US retail giant Wal-Mart Stores Inc said on Friday its entry into India's multi-brand retail would depend on the FDI policy and the conditions required for getting into the segment.
The company, which operates a 50:50 joint venture with Bharti Enterprises for wholesale cash-and-carry and back-end supply chain management operations in India, is currently watching developments regarding allowing of foreign direct investments in multi-brand retail.
"It all depends on when the FDI is allowed and how it is allowed," Walmart India President Raj Jain said when asked if Walmart would re-consider its current business model in India if the FDI in multi-brand retail is allowed.
Recently, a Committee of Secretaries had proposed allowing up to 51 per cent FDI in the politically sensitive multi-brand retail segment with a rider that a minimum of $100
million investment should be made.
Moreover, the CoS had also recommended that 50 per cent of FDI component would have to be deployed in the back-end infrastructure, like warehousing and cold storage.

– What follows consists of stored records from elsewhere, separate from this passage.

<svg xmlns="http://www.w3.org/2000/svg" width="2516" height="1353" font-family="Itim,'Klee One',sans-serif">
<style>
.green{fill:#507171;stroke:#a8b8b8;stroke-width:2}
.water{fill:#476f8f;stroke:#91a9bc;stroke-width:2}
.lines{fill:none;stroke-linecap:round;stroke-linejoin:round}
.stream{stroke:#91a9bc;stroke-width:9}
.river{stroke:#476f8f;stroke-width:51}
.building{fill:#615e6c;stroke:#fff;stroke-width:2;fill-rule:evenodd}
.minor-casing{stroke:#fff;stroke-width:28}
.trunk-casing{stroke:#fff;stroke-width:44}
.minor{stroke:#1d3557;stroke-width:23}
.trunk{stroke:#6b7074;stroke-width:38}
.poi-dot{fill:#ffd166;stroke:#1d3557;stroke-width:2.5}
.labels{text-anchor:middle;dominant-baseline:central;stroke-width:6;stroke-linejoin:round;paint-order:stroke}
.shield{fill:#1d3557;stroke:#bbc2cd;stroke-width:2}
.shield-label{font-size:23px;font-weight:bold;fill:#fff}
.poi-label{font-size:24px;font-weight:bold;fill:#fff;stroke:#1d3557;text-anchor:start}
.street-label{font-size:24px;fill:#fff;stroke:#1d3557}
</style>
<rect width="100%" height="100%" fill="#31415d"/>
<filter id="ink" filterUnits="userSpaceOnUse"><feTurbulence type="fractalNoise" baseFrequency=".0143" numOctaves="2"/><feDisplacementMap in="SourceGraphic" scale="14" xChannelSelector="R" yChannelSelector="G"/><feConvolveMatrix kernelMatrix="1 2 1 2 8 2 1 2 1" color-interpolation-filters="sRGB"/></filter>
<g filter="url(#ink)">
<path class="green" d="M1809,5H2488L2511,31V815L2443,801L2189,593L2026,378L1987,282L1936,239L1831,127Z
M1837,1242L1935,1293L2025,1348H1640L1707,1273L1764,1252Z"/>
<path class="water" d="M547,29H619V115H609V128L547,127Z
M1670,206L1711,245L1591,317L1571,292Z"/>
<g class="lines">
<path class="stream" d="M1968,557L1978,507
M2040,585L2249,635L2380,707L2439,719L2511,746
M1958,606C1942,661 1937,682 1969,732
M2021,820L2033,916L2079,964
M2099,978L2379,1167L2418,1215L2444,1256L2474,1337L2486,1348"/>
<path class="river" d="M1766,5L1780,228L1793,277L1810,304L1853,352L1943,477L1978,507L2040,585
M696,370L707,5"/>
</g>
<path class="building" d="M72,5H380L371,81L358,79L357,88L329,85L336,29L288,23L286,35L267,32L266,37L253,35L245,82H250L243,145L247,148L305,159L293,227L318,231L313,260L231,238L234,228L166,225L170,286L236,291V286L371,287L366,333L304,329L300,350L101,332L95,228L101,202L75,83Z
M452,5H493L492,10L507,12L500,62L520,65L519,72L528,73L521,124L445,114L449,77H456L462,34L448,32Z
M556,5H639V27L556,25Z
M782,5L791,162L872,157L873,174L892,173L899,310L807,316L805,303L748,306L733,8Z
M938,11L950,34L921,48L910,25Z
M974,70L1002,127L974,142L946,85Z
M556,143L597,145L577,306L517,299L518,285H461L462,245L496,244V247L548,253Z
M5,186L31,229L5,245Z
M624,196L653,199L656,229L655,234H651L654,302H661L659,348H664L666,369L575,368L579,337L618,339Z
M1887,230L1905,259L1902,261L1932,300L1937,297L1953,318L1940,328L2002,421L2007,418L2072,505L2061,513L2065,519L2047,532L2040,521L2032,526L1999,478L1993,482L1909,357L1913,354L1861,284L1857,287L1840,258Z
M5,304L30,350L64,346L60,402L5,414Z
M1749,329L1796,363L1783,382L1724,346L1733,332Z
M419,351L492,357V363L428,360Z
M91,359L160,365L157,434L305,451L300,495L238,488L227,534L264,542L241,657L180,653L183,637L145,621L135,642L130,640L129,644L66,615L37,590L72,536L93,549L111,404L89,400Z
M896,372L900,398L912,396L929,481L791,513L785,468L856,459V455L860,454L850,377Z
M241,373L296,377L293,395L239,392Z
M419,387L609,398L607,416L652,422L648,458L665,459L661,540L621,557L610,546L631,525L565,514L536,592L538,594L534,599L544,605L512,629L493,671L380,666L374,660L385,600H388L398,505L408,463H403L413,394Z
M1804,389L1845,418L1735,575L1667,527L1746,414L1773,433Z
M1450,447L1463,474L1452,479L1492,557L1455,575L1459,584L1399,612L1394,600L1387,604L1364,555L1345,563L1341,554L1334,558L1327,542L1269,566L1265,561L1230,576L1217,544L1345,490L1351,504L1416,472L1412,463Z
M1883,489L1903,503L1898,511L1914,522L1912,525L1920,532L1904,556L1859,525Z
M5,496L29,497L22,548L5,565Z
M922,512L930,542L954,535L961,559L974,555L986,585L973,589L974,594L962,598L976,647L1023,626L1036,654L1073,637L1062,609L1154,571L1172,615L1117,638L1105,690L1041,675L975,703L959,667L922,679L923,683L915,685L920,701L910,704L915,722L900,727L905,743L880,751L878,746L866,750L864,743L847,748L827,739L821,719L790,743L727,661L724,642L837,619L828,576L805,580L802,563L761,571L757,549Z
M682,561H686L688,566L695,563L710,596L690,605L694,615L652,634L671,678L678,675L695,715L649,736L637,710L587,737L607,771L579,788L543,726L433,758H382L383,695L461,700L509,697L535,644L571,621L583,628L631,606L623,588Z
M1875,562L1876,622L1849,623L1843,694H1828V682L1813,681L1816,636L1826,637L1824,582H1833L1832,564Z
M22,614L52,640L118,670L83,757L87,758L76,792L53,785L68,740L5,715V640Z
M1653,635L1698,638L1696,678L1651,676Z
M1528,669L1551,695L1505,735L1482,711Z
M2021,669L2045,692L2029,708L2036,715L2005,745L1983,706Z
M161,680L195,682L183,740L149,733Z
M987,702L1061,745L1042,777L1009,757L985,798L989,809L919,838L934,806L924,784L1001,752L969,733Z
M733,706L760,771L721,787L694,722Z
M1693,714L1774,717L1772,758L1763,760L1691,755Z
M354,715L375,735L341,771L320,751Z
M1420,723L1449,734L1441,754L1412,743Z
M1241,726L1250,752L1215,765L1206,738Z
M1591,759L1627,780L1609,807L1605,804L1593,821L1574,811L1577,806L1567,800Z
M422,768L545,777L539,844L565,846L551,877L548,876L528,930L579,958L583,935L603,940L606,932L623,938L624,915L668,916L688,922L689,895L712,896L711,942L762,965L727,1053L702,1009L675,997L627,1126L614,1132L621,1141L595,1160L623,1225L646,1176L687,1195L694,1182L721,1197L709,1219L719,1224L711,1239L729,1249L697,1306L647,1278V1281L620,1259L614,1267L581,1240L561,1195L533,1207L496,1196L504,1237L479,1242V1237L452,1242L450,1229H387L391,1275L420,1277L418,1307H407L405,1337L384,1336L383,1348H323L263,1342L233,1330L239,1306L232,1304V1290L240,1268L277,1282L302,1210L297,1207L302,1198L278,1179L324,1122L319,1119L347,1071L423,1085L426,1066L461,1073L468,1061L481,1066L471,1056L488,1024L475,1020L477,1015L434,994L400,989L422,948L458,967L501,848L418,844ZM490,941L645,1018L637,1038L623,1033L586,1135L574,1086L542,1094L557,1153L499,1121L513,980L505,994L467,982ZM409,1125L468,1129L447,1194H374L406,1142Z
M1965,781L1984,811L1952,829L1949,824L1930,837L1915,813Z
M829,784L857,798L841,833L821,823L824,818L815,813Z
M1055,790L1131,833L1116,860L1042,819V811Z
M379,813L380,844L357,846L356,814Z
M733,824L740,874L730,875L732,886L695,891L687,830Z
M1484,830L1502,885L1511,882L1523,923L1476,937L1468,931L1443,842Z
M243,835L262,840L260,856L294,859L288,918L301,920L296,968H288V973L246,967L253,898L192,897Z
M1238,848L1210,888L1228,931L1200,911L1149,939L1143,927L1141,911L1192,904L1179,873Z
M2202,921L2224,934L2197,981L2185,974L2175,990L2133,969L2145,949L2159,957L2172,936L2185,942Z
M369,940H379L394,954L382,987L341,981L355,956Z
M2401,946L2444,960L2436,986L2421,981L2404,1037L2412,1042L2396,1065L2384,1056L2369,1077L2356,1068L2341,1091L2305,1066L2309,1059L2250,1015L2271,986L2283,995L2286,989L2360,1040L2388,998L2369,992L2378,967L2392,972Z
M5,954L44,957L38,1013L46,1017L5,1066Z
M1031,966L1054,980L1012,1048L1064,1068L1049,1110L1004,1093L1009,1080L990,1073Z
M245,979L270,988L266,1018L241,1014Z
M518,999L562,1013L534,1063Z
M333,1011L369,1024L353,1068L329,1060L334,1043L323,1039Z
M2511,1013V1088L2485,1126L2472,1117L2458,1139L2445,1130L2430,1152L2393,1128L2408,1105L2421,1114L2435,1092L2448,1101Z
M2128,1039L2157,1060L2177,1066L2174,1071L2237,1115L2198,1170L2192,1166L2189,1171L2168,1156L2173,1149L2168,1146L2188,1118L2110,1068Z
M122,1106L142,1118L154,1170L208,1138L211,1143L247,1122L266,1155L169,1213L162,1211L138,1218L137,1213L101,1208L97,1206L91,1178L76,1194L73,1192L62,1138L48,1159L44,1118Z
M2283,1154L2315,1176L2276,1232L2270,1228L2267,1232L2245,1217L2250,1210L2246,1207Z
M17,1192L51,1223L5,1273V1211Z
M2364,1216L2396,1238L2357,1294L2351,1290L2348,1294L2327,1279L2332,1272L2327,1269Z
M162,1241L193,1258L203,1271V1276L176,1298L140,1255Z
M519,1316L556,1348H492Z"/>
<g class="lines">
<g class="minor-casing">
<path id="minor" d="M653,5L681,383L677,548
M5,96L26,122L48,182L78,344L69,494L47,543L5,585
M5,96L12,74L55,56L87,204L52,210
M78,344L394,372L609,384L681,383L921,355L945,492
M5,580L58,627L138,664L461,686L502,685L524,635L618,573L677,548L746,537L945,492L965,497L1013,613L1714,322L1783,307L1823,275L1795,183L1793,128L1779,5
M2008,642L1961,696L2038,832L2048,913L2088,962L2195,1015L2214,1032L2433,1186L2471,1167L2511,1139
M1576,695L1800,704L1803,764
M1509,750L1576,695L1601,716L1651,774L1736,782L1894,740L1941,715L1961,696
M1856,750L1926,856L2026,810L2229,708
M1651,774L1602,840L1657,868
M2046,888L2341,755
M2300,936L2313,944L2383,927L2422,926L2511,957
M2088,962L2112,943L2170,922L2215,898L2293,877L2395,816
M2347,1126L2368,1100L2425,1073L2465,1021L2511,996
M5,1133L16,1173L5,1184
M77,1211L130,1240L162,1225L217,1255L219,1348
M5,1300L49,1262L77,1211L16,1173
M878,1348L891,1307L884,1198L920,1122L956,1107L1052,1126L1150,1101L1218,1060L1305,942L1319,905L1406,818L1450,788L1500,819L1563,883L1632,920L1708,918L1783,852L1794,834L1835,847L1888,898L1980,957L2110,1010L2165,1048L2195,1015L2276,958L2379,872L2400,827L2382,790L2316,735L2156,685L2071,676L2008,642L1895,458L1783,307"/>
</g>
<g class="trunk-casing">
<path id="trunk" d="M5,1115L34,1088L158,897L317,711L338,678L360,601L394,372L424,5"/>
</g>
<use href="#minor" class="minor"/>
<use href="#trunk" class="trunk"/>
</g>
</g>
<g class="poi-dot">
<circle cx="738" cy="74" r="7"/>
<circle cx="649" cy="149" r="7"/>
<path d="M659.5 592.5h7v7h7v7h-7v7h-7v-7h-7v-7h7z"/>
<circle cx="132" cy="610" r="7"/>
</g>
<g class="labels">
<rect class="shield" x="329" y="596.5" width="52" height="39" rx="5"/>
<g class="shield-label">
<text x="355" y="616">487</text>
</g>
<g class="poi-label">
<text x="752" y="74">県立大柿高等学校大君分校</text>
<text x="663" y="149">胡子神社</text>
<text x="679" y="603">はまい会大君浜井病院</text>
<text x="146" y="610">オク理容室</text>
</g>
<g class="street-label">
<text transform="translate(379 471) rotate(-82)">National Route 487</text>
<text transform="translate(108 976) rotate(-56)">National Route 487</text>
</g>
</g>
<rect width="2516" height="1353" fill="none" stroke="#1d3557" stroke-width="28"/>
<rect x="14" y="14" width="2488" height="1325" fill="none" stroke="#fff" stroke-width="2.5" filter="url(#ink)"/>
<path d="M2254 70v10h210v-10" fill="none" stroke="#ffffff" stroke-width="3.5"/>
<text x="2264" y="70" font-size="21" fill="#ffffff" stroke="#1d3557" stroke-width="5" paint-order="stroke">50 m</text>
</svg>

The existing policy allows 51 per cent FDI in single brand retail and 100 per cent in wholesale cash-and-carry but none in multi-brand.
Jain said Walmart is happy with its current partnership with Bharti.
The Bharti-Walmart joint venture currently operates seven cash and carry stores under the 'Best Price Modern Wholesale' brand. It also supplies to the retail stores operated by Bharti Retail.
In the meantime, Walmart has already launched several programmes to work directly with their suppliers and with farmers for direct sourcing, Jain added.